PROBLEM DESCRIPTION: Please copy the entries word for word, from the line containing "To the nearest percent, what is the difference" through the line containing "Which series has", with both of those lines included. Leave the pictures out of your copy.

INFORMATION:
*****
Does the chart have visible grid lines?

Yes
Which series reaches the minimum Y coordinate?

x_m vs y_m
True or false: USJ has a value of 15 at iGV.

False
*****
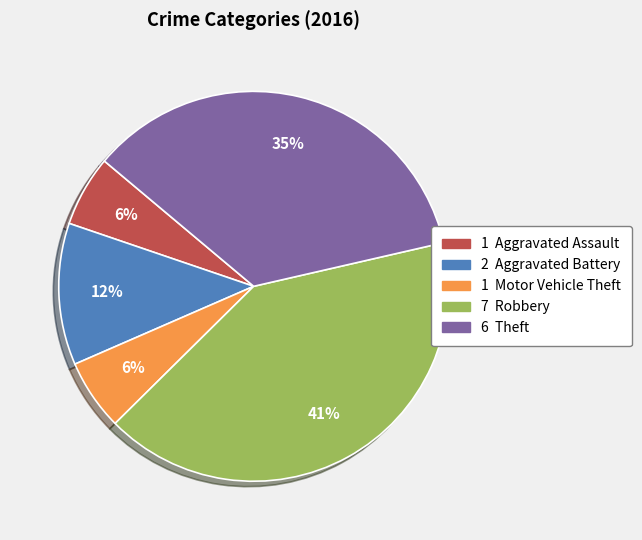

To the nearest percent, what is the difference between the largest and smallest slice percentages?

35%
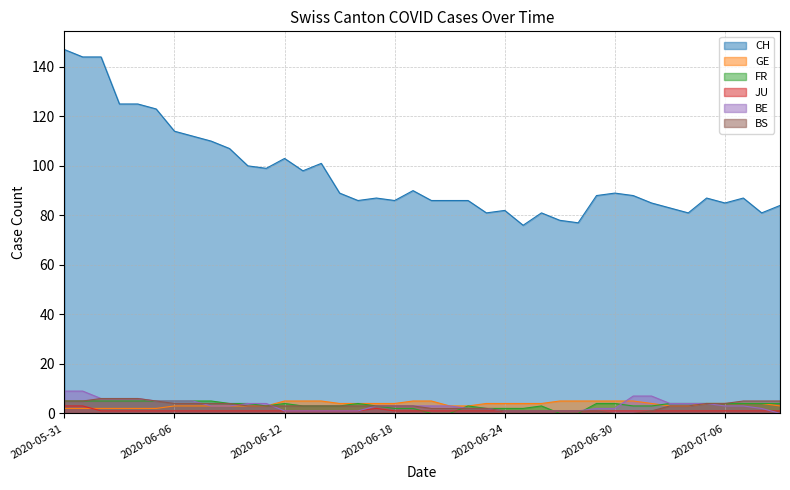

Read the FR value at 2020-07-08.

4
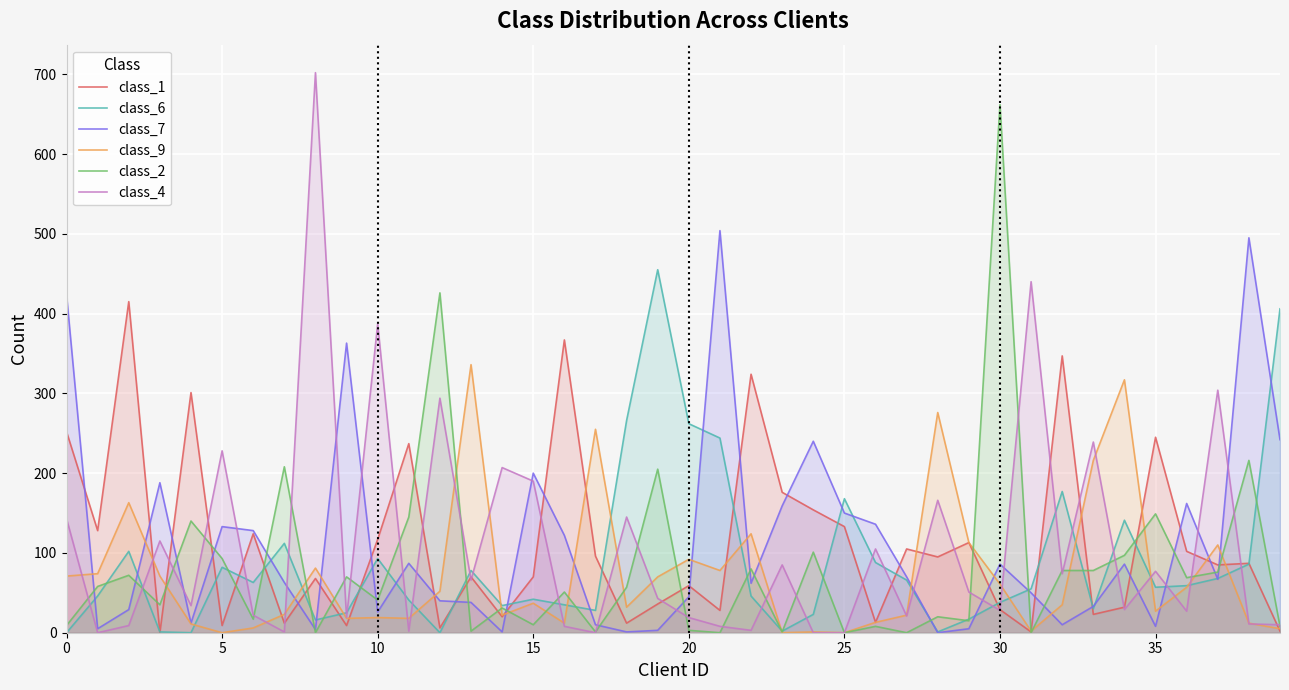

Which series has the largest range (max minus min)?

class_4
*****
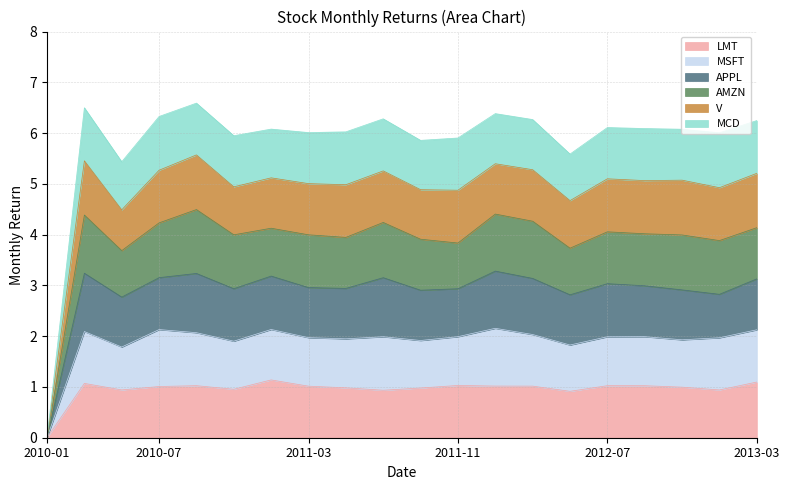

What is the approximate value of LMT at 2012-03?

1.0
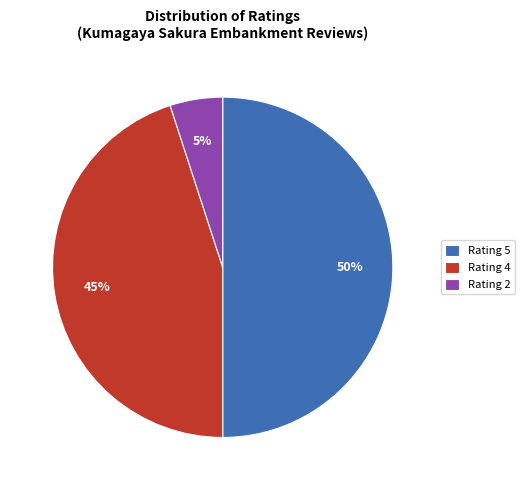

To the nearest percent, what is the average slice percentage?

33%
*****
RESULT OF THIS EXERCISE:
To the nearest percent, what is the difference between the largest and smallest slice percentages?

35%

Read the FR value at 2020-07-08.

4

Which series has the largest range (max minus min)?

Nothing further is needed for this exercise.